JavaLambdasAndMethodReferences.java

    private int methodWithoutParameter() {
        return 0;
    }

    /**
     * Equals exactly method signature of java.util.function.Function:apply
     */
    private int methodWithParameter(int x) {
        return x;
    }

    @Test
    public void blubber() {

        Map<Integer, Integer> myMap = new HashMap<>();

        // Both lambda and method reference can be used to implement Function, if the method signature equals
        // signature of java.util.function.Function::apply:
        Function<Integer, Integer> functionWithParameter1 = (k) -> methodWithParameter(k);
        Function<Integer, Integer> functionWithParameter2 = this::methodWithParameter;
        myMap.computeIfAbsent(2, functionWithParameter1);
        myMap.computeIfAbsent(2, functionWithParameter2);
        functionWithParameter1.apply(5);

        // Only lambda can be used to implement Function if the method signature differs from the right signature:
        Function<Integer, Integer> functionWithoutParameter1 = k -> methodWithoutParameter();
        Function<Integer, Integer> functionWithoutParameter2 = this::methodWithoutParameter; // not possible
        myMap.computeIfAbsent(2, functionWithoutParameter1);
        functionWithoutParameter1.apply(5);
    }

@schauder Das hier meine ich

The types don't match. A method without parameter returning an int is a Supplier<Integer>. A lambda taking an int argument, ignoring it and returning an int is still a Function<Integer, Integer.

If you want a lambda equivalent to a method reference of a method without parameter you would want

() -> methodWithoutParameter()

And you wouldn't be able to assign that to a Function<Integer, Integer> either.

Great! Wrote an article about that.

• **DATA PROVIDED**:
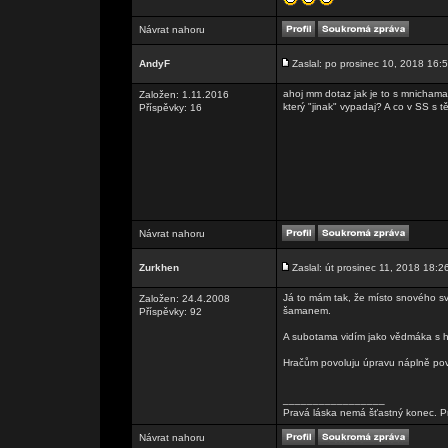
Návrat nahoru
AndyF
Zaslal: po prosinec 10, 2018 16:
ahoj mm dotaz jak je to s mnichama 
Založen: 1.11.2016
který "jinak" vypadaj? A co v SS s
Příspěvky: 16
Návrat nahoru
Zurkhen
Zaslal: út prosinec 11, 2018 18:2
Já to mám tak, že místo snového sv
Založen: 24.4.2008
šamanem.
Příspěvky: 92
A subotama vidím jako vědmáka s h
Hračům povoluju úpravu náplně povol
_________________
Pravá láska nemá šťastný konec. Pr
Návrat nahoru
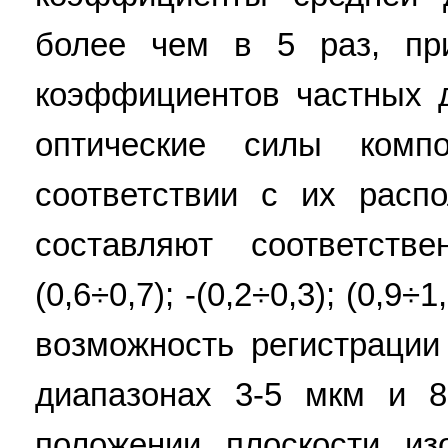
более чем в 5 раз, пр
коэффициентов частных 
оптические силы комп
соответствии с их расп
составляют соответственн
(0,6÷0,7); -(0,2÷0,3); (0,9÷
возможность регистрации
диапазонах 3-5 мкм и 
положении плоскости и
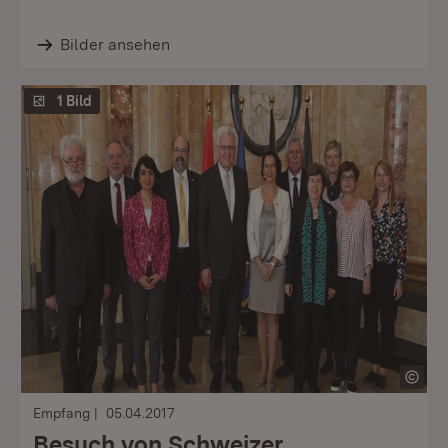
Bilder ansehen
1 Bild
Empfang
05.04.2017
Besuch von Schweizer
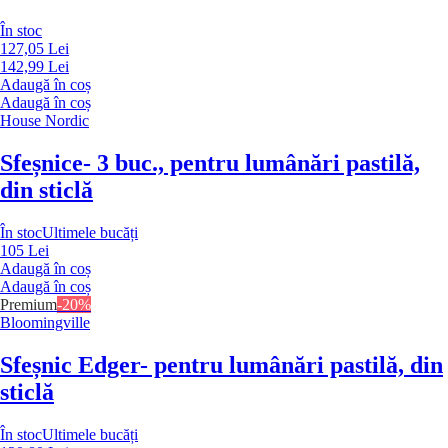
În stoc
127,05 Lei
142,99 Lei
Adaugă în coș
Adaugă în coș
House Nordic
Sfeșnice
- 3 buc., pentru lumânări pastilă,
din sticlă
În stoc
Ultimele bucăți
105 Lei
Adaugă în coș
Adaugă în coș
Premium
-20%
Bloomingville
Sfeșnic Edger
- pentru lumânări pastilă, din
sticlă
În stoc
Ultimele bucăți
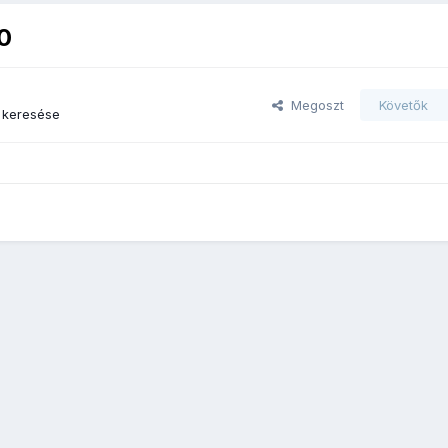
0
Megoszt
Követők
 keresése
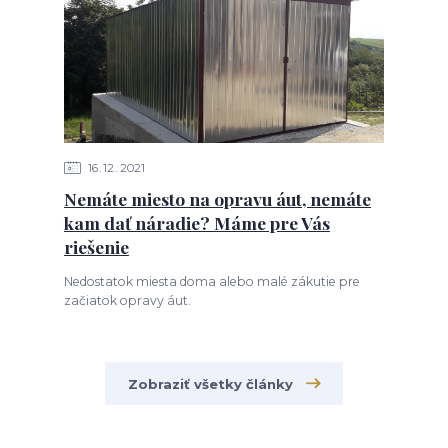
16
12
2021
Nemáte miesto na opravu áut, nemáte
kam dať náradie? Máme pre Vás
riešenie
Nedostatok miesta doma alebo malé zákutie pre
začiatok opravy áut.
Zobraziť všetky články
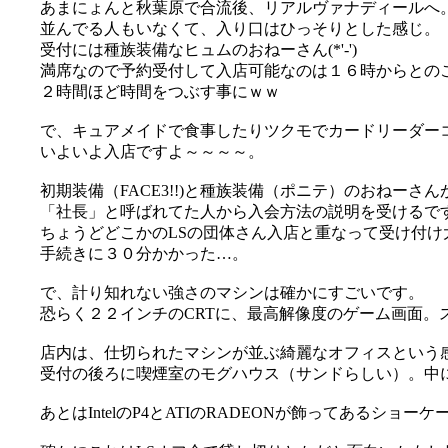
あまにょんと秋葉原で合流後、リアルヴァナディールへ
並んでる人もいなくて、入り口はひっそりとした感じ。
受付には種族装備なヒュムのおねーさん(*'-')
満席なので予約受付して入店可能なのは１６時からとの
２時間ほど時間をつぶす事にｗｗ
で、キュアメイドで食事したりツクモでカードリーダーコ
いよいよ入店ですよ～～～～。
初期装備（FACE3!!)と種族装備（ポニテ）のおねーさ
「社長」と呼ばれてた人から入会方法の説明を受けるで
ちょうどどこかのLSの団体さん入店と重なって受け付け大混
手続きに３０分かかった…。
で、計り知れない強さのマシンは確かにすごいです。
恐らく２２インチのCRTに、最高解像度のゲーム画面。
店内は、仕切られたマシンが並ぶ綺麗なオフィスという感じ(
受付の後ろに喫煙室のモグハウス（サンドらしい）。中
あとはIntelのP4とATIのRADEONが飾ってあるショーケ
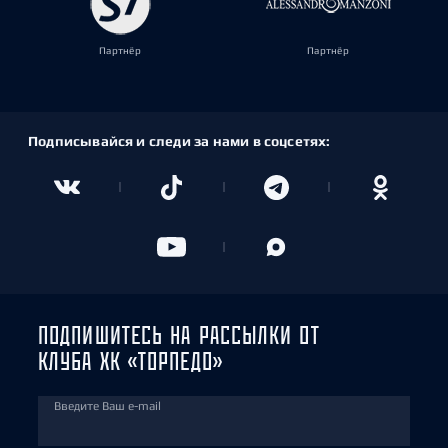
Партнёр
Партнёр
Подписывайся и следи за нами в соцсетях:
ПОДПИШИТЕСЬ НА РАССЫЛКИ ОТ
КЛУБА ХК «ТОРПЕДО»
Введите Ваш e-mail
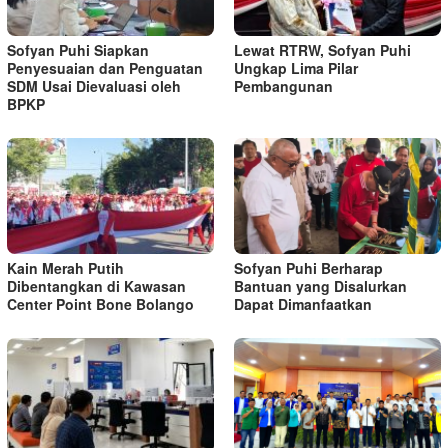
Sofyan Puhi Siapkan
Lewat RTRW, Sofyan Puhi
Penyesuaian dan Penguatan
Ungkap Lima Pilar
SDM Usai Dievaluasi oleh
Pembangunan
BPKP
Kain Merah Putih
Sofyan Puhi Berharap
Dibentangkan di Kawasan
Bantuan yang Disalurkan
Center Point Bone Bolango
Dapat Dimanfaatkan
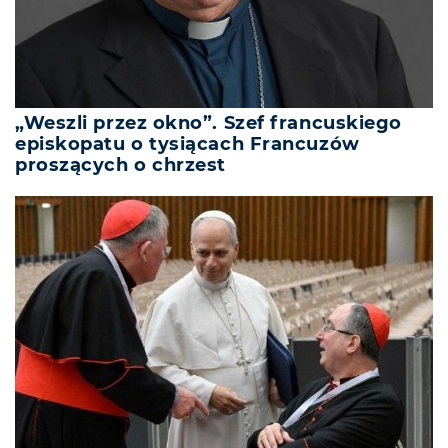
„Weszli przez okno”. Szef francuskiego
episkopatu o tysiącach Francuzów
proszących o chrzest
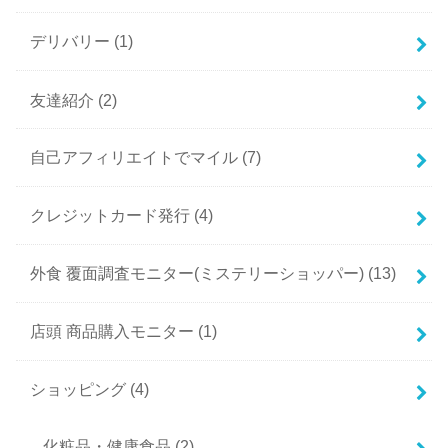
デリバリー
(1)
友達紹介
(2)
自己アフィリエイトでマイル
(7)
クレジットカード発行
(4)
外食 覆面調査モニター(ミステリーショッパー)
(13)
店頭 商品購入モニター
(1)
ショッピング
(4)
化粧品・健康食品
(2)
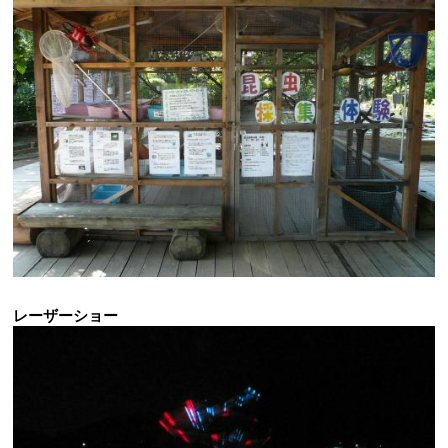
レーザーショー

• **PROBLEMS TO SOLVE**:
**A.** Copy the method reference thread in full, without changing anything.
**B.** In the rows, from the first row through the line containing "Příspěvky: 92", change "Zaslal" to "Posted" and keep everything else identical. Give only that stretch, and leave the pictures out.

• **RESULTS IN ORDER**:
**A.**
JavaLambdasAndMethodReferences.java

    private int methodWithoutParameter() {
        return 0;
    }

    /**
     * Equals exactly method signature of java.util.function.Function:apply
     */
    private int methodWithParameter(int x) {
        return x;
    }

    @Test
    public void blubber() {

        Map<Integer, Integer> myMap = new HashMap<>();

        // Both lambda and method reference can be used to implement Function, if the method signature equals
        // signature of java.util.function.Function::apply:
        Function<Integer, Integer> functionWithParameter1 = (k) -> methodWithParameter(k);
        Function<Integer, Integer> functionWithParameter2 = this::methodWithParameter;
        myMap.computeIfAbsent(2, functionWithParameter1);
        myMap.computeIfAbsent(2, functionWithParameter2);
        functionWithParameter1.apply(5);

        // Only lambda can be used to implement Function if the method signature differs from the right signature:
        Function<Integer, Integer> functionWithoutParameter1 = k -> methodWithoutParameter();
        Function<Integer, Integer> functionWithoutParameter2 = this::methodWithoutParameter; // not possible
        myMap.computeIfAbsent(2, functionWithoutParameter1);
        functionWithoutParameter1.apply(5);
    }

@schauder Das hier meine ich

The types don't match. A method without parameter returning an int is a Supplier<Integer>. A lambda taking an int argument, ignoring it and returning an int is still a Function<Integer, Integer.

If you want a lambda equivalent to a method reference of a method without parameter you would want

() -> methodWithoutParameter()

And you wouldn't be able to assign that to a Function<Integer, Integer> either.

Great! Wrote an article about that.

**B.**
Návrat nahoru
AndyF
Posted: po prosinec 10, 2018 16:
ahoj mm dotaz jak je to s mnichama 
Založen: 1.11.2016
který "jinak" vypadaj? A co v SS s
Příspěvky: 16
Návrat nahoru
Zurkhen
Posted: út prosinec 11, 2018 18:2
Já to mám tak, že místo snového sv
Založen: 24.4.2008
šamanem.
Příspěvky: 92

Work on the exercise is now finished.